▶ Text block
Emerging on the international cinema scene with a trio of tender yet emotionally exacting features in Violet, Hellhole, and Ghost Tropic, Belgian director Bas Devos has turned a new leaf with Here. The Berlinale prizewinner is a moviegoing experience as gorgeous as it is tranquil, following Stefan (Stefan Gota), a Romanian worker who begins forming connections with both nature and a bryologist named Shuxiu (Liyo Gong). The simplicity of the narrative is one of the film’s strong suits, Devos luxuriating in the gestures on display, from gifting soup to uncovering the ground beneath your feet.

I caught up with Devos at the U.S. premiere of Here at the 61st New York Film Festival, where we discussed the origins of the project, the film’s strong visual language, exuding a sense of compassion, the strange power of moss, and more. Ahead of the film’s theatrical run beginning this Friday at NYC’s Film at Lincoln Center courtesy Cinema Guild, check out our conversation below.

The Film Stage: To start, how did this project initially come about?

Bas Devos: That’s a hard one. That’s the hardest one. I don’t really work from very clear narrative ideas; they’re not necessarily what starts me. It’s more vague general themes or things that interest me that I look for ways of combining. In this film it was a strange combination of something very large on a macro scale about the labor movement in Europe, the way that there is an enormous, invisible Romanian community in Brussels that I didn’t know. And that got my attention because I know some Romanians. Stefan, who is in the film, is a friend of mine. Knowing that I wanted to make something got me really thinking about this. How did he end up here? Why Brussels? And then you get into this whole story of labor migration––the specificity of labor migration in Europe where you are free to move around, but you still see a large movement from east to west and not vice-versa. Which has very deep consequences for how, politically, the European Union is run.

▶ Data for review

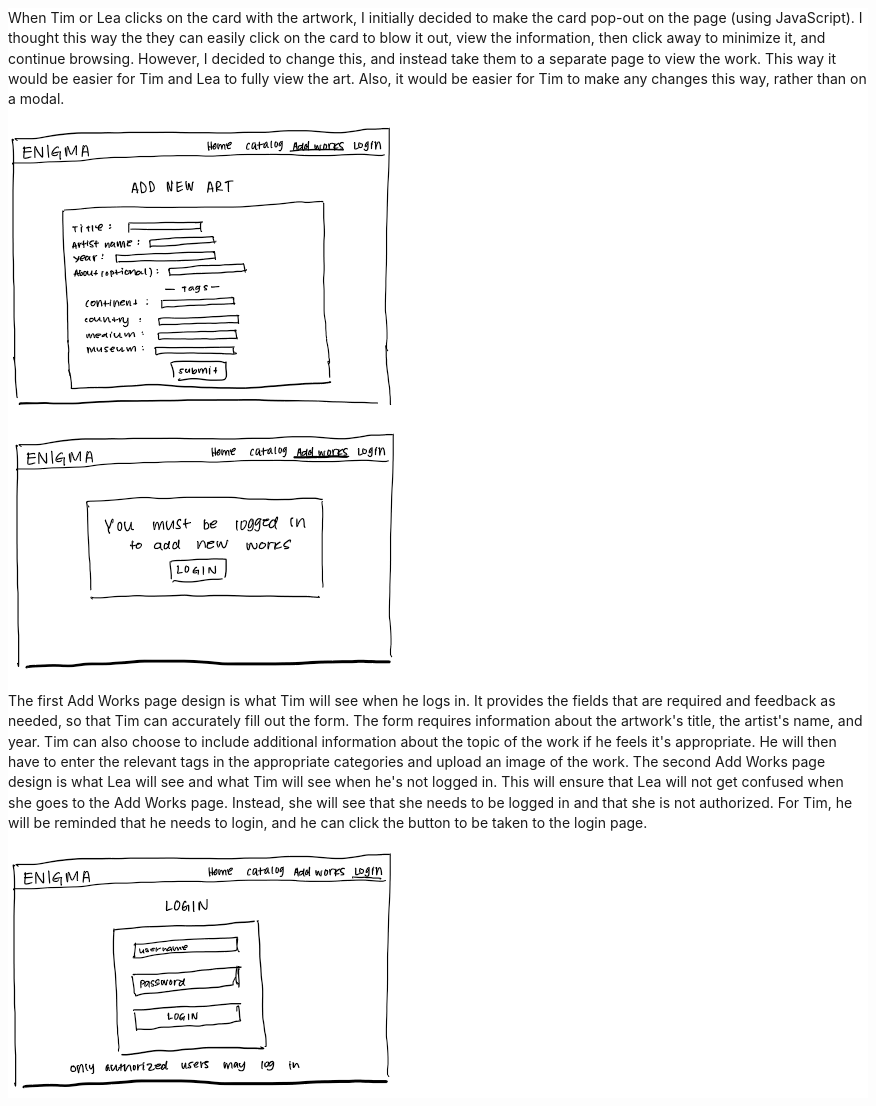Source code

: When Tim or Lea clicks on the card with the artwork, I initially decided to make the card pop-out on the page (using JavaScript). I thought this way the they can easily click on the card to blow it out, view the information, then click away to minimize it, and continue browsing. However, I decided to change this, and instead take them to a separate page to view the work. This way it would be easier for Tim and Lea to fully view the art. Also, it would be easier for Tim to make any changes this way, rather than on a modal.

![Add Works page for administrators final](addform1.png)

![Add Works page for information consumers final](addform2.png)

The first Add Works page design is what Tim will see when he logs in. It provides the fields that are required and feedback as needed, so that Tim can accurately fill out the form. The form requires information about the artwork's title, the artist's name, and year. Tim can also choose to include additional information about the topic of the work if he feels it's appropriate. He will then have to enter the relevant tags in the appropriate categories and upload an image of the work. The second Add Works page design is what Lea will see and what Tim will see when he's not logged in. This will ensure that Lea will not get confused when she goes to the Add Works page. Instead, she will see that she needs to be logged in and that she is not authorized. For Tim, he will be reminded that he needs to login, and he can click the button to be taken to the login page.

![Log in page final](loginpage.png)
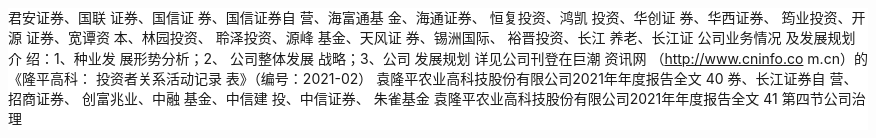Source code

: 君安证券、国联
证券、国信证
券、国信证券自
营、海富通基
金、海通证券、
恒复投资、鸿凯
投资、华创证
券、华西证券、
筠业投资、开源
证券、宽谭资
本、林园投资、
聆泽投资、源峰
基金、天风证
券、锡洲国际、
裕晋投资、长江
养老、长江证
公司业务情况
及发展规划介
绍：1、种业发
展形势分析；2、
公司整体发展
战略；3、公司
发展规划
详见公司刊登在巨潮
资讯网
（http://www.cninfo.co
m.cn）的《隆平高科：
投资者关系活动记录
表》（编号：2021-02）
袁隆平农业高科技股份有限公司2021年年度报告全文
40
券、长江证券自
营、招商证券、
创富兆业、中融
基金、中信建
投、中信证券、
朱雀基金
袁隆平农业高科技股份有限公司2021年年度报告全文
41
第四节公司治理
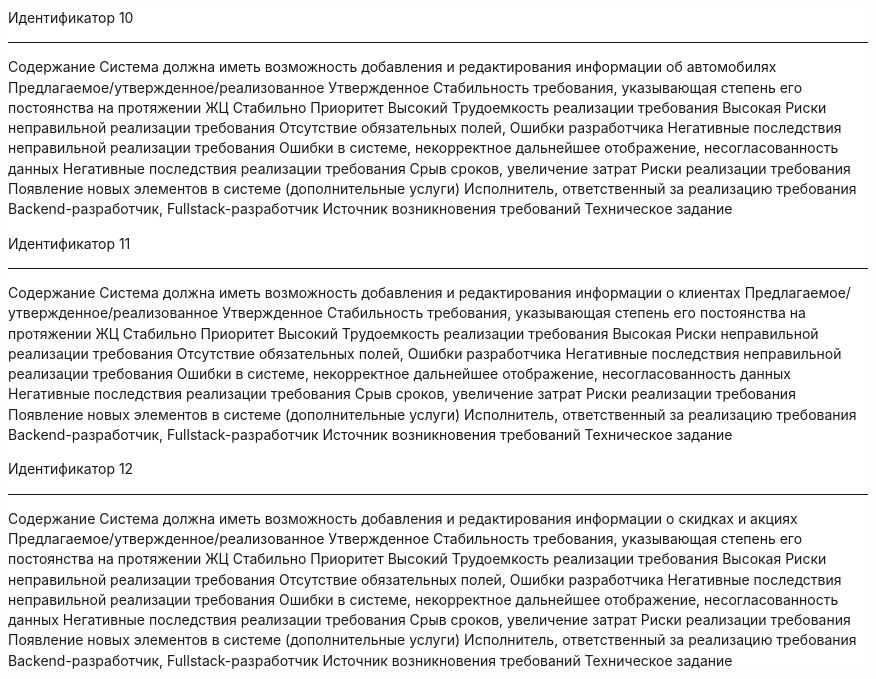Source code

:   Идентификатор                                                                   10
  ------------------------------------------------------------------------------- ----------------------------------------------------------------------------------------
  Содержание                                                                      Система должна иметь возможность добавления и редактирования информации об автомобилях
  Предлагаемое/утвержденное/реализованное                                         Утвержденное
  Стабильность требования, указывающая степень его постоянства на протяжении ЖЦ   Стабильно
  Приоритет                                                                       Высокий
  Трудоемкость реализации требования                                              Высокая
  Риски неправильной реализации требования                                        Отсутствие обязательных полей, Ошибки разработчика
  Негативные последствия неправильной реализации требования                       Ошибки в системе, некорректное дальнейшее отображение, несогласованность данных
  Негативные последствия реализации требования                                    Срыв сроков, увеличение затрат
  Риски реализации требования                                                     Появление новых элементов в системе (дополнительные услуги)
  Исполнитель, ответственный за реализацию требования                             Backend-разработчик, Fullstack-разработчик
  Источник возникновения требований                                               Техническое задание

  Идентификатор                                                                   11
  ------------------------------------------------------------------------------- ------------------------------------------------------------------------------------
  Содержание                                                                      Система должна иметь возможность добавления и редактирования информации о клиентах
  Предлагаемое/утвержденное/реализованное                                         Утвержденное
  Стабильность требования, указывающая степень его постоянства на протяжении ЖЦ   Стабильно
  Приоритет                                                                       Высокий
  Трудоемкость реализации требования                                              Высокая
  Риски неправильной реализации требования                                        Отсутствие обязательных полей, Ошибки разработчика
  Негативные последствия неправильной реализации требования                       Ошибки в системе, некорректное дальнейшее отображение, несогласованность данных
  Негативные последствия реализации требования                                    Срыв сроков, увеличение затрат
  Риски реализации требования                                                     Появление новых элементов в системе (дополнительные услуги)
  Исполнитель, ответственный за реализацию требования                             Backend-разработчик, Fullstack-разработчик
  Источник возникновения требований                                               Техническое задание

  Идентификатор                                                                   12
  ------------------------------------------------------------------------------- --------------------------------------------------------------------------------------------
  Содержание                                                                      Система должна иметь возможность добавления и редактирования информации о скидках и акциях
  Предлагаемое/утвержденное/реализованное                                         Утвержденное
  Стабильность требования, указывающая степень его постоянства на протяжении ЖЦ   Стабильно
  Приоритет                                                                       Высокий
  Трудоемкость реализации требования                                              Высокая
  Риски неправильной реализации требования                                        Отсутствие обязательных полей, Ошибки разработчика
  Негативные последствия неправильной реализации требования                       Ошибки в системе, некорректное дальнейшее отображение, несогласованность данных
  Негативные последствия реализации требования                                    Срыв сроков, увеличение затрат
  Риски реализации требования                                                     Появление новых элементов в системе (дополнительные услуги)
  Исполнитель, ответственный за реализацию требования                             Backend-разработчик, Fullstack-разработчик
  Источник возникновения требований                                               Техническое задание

* * *

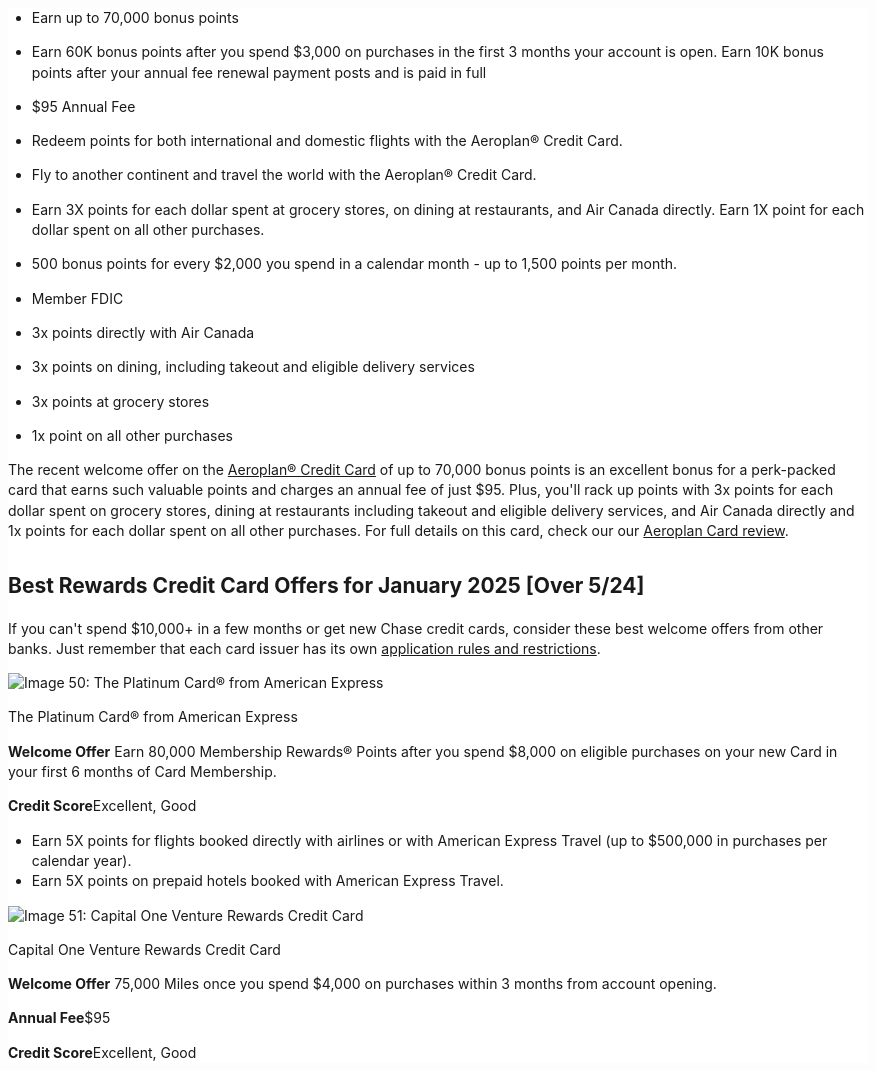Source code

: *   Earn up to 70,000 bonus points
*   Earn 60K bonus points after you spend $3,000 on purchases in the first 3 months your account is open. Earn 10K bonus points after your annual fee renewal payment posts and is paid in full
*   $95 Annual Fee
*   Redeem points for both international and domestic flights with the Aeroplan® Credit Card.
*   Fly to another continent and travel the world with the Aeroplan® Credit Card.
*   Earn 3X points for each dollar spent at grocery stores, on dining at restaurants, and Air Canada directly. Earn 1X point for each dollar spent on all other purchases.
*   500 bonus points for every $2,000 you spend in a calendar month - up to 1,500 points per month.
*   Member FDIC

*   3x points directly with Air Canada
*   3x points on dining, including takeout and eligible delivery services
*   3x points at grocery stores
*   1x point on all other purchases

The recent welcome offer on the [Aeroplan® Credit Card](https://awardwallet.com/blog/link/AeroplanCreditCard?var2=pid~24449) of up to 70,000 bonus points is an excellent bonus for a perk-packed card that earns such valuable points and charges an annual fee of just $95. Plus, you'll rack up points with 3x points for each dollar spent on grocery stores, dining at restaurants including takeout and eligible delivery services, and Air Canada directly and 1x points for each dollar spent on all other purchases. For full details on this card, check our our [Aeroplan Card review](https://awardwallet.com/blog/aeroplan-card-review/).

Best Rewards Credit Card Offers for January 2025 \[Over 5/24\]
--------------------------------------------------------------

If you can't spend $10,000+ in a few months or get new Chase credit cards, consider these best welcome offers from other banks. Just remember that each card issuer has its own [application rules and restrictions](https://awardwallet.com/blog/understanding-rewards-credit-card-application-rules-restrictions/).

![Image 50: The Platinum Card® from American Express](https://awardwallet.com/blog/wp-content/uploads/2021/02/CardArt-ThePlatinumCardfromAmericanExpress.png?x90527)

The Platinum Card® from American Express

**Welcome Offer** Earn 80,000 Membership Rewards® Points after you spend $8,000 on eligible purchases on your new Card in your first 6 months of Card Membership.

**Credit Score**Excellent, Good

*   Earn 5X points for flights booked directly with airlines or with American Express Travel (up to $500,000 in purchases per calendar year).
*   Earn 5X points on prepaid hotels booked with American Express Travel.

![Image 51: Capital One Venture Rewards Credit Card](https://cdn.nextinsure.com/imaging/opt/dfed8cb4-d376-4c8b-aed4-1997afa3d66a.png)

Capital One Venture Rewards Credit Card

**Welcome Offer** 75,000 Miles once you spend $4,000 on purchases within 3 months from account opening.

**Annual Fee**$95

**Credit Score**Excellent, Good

▶ Task 1
Write out the part of the Bas Devos interview starting with "I caught up" and going on through "initially come about?".
▶ Task 2
How many lines in the records contain the string "account", with case counting? Reply with the number alone.
The interview with Bas Devos has nothing to do with the records.

▶ Exercise answer 1
I caught up with Devos at the U.S. premiere of Here at the 61st New York Film Festival, where we discussed the origins of the project, the film’s strong visual language, exuding a sense of compassion, the strange power of moss, and more. Ahead of the film’s theatrical run beginning this Friday at NYC’s Film at Lincoln Center courtesy Cinema Guild, check out our conversation below.

The Film Stage: To start, how did this project initially come about?

▶ Exercise answer 2
2